CUT&RUN

Recent papers on chromatin modification in cells increasingly use CUT&RUN of Skene and Henikoff, 2017. DNA cutting enzymes combined with an antibody enter cell nucleus and cut DNA fragments at sites where antibody binds to antigen, producing short fragments only at antigen binding sites. These short fragments exit nucleus and are collected. This yields very low off-target fraction among collected fragments and decreases the number of fragments needed to map the binding sites. Another benefit is a better mapping of binding sites in condensed chromatin which is poorly fragmented in sonication applied in ChIPseq.

While better mapping of binding sites was already used in published papers using CUT&RUN, it is less clear if it can be used for identifying 3D chromatin structure.
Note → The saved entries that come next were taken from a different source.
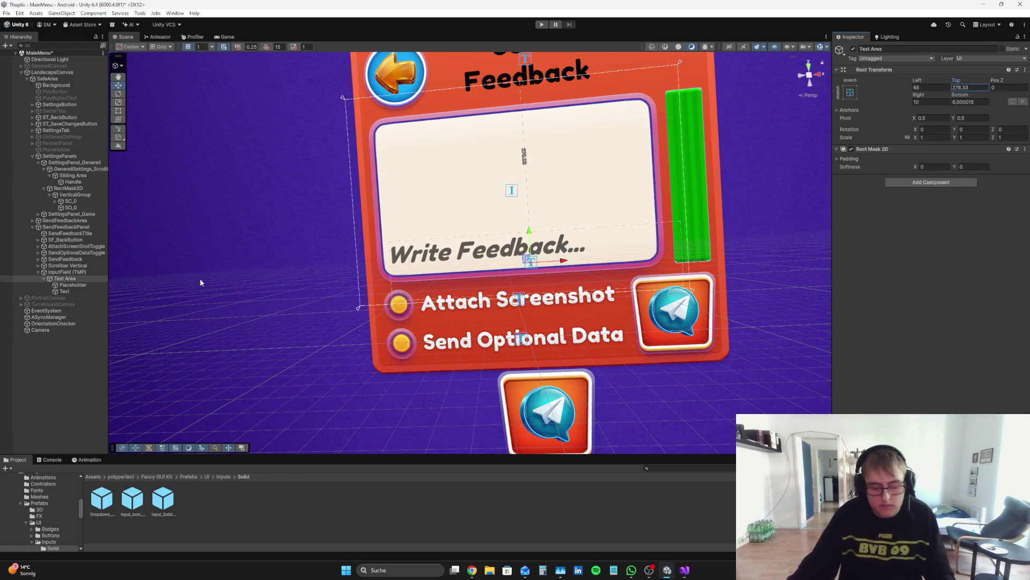
# - Undo the trial inset changes and set the Text Area's bottom inset to 60
pyautogui.press('ctrl+z')
pyautogui.moveTo(950, 97)
pyautogui.mouseDown()
pyautogui.moveTo(51, 143)
pyautogui.moveTo(141, 148)
pyautogui.moveTo(18, 208)
pyautogui.moveTo(39, 201)
pyautogui.mouseUp()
Skene and Henikoff showed that they improved mapping of CTCF binding sites which participate in DNA-DNA contacts that define 3D structure, but it is not obvious to me how it improves the identification of pairs of such sites. Perhaps I am missing something here, or it improves the interpretation of lower resolution results obtained with existing methods.
Another intriguing possibility is to apply high-precision identification of binding sites given by CUT&RUN to predict nucleosome positions in regions marked with H3K4me3, H3K27ac etc. Nucleosome position patterns can point to changes in chromatin structure like depletion, nucleosome sliding and compacting. Perhaps this possibility was tested already.